We caught up with historian Dr Gilly Carr who was thrilled to unpause life after a difficult couple of years and get back to the Islands she loves.
Dr Gilly Carr has both personal and professional connections to our Islands, both as an author and historian but also through family connections. We recently caught up with her on how the past couple of years have been, her never-ending passion for Guernsey and her upcoming holiday plans on the Islands. She also told us about the new Resistance Trail, which is a wonderful activity for those interested in the history of the our Islands.
View over Moulin Huet, Guernsey
My name is Dr Gilly Carr and I'm a senior lecturer and academic director in archaeology at the University of Cambridge. I am also a fellow and director of studies in archaeology at St Catharine's College. I work in the fields of conflict archaeology and post-conflict heritage studies, but also publish in the fields of history and Holocaust studies. My specialism is the victims of Nazism in the Channel Islands.
My interest in Guernsey comes from my family background. My mum is a Guernsey girl and her forebear was a Huguenot refugee, Jacques Marriette, who came to Guernsey in 1680. On my dad's side, his mother was one of 10 siblings who all came to Guernsey from London between 1910 and 1947. The wartime experiences in my family therefore included occupation, evacuation to the UK and deportation to civilian internment camps in Germany. I also met my Guernsey-born husband in Guernsey in 2007 when I was doing fieldwork!

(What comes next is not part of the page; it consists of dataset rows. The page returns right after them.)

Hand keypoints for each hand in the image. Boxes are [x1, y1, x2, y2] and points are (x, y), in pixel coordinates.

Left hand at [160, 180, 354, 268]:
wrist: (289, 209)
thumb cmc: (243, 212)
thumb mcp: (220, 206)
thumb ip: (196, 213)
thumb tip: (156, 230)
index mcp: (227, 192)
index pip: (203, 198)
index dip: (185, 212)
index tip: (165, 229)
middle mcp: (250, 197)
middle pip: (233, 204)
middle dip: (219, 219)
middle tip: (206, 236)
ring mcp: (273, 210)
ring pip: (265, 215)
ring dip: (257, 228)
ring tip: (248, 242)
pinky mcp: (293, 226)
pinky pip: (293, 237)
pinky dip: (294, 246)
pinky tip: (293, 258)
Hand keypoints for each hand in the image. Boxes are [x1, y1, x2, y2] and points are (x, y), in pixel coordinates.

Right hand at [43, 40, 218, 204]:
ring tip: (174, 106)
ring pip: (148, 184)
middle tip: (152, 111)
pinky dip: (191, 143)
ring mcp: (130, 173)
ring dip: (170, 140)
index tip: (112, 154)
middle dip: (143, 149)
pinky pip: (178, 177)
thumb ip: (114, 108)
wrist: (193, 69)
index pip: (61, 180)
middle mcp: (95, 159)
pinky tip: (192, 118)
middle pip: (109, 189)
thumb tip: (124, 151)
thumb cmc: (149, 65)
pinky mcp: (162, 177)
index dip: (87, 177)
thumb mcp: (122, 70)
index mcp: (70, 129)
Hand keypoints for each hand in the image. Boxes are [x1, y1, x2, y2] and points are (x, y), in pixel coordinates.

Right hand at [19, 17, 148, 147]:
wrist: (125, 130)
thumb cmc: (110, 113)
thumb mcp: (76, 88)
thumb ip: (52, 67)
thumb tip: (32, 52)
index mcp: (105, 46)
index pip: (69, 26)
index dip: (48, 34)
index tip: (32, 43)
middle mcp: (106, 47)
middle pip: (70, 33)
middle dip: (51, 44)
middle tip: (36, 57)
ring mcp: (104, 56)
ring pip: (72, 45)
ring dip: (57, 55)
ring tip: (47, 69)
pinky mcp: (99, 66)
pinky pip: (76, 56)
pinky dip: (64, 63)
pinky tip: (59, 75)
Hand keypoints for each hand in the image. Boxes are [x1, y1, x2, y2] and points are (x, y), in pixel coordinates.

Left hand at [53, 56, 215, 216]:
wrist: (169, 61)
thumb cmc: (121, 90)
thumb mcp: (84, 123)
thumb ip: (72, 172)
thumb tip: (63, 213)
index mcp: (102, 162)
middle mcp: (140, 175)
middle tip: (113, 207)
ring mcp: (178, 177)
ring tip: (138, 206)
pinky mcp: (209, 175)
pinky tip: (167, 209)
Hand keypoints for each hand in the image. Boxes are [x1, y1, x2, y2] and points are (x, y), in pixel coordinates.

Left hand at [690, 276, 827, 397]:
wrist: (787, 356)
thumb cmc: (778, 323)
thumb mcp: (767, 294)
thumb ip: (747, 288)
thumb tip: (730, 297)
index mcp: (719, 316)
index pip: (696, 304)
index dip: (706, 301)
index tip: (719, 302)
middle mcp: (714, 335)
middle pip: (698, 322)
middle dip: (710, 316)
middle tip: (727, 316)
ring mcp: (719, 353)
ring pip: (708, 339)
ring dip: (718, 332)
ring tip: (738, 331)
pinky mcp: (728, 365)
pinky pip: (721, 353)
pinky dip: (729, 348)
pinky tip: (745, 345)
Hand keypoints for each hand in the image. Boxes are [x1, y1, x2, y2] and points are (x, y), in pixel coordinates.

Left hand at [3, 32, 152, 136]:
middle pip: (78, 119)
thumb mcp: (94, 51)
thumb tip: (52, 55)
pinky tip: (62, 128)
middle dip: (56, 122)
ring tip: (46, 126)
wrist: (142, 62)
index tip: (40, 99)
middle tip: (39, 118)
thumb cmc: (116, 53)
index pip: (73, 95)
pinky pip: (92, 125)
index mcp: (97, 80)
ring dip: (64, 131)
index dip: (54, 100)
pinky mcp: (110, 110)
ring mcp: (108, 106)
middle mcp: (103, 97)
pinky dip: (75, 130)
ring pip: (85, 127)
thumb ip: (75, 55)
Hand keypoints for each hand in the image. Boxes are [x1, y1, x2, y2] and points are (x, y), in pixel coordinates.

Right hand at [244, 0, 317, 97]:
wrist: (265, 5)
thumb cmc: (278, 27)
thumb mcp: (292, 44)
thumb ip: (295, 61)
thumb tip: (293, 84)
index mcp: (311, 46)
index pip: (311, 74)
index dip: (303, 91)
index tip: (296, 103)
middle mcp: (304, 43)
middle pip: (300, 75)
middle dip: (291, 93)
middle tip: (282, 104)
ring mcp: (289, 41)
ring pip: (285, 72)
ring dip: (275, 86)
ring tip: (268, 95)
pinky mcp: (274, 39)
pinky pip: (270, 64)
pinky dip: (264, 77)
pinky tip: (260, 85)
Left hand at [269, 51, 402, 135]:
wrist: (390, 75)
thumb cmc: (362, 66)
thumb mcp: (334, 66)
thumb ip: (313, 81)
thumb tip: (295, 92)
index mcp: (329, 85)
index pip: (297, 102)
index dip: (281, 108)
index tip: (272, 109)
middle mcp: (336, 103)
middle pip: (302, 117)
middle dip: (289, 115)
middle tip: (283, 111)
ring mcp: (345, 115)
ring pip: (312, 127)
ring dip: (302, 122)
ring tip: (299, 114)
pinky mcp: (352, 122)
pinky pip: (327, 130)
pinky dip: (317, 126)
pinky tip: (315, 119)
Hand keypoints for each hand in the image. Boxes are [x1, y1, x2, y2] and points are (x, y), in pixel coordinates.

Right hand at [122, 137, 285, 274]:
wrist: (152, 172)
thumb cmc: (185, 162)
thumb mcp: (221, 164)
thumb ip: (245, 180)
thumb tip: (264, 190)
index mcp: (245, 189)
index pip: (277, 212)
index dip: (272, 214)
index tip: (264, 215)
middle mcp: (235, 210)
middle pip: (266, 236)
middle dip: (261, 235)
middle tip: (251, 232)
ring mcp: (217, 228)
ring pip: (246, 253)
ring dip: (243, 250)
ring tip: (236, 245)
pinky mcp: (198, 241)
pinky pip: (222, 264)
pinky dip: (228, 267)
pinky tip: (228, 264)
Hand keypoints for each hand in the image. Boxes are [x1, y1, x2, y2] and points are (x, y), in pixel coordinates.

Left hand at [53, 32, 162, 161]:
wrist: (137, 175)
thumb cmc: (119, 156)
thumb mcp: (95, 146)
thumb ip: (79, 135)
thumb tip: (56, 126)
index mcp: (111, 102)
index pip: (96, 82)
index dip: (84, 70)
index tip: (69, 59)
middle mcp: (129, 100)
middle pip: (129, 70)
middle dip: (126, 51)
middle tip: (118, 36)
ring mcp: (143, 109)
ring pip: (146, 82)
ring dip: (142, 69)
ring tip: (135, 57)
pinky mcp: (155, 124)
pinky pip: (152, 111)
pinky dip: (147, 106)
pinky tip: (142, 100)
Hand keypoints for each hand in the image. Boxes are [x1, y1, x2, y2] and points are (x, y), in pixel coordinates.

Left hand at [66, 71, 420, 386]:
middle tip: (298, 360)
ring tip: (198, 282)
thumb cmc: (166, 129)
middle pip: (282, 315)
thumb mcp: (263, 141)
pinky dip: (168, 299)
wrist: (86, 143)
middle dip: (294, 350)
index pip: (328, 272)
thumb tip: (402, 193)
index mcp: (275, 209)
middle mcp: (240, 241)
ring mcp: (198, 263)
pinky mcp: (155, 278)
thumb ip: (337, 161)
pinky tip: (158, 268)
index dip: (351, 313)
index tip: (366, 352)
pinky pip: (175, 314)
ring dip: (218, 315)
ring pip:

As for what parts of Guernsey heritage interest me the most, that's a very difficult question. I take a very broad view of what constitutes 'heritage', but I have a particular interest in markers or memorials in the landscape to mark what once happened there. There may be nothing left to mark the spot today, but certain places in the landscape meant something to so many victims of Nazism and I think that it's important to mark those places today as a tribute to them.
The Resistance Trail was designed as a way of marking the spot where important acts of resistance took place, or where important resisters lived, or places where resisters suffered for their actions. It was designed as a tribute to islanders who have often been overlooked. The short videos associated with each location can be found here.
The Little Chapel in Autumn
My top three spots in Guernsey are places I have to go to whenever I visit. The first is the Bluebell Wood, where I have to sit and inhale the lungfuls of wild garlic; the second is the Little Chapel (which I called the Gilly Chapel when I was a child as it was just the right size for me); and the third is the walk down to Moulin Huet, which is so beautiful and smells of sea air and vraic. They're all places I learned to love as a child. When I first got back to Guernsey a few days after it opened up, I burst into tears at baggage reclaim! We're all a bit fragile in the UK after 18 months of pandemic. It's worn away at our resilience. I need to sit quietly at Fermain and stare at the sea for a bit.
As I've visited Guernsey regularly since before I was born (my pregnant mother visited her family when carrying me), I have been to all of the Channel Islands many times. All of Guernsey's sister islands are perfect for de-stressing. A couple of hours of collecting shells on Shell Beach in Herm is the ultimate medicine for covid anxiety. Nothing beats Sark in springtime, and I think I am going to have to spend my next sabbatical hiding out there. I explain to friends in the UK that if fairies exist anywhere in Europe, then there's a colony in Sark. As for Alderney, I have been sending land-locked Cambridge work colleagues tantalising pictures of the sandy beach and turquoise sea beyond at Arch Bay. I think I've made myself very unpopular.
Dr Gilly Carr on a recent trip to Alderney
That is a very difficult question for a historian! There are so many periods of history and prehistory to view in the Bailiwick, but as an occupation historian, I would recommend to people to couple a visit to the Occupation Museum with the Resistance Trail, as that way they can see for themselves some of the important wartime experiences still situated in the landscape today. If they're extra keen, I'd pack them off to the Island Archives.
I have already visited Guernsey and Alderney in 2021! Within a few days of the island opening up, I came with work colleagues from IHRA (the International Holocaust Remembrance Alliance) for meeting with politicians in both islands. The purpose of our trip was to share recommendations for how best to safeguard the sites of Nazi persecution and the Holocaust in Alderney. But I return next week to Guernsey for a holiday with my Guernsey husband. We will certainly be visiting Sark and Herm and are looking forward immensely to catching up with friends and family. I've told my cousin that I might just burst into tears in the middle of a crowded restaurant - it's been very fraught in the UK for a long time and the prospect of 'normal life' might be too much for me!
A huge thank you to Gilly for speaking to us again. We certainly hope that her upcoming return to the Islands is all she is hoping for - maybe without the tears!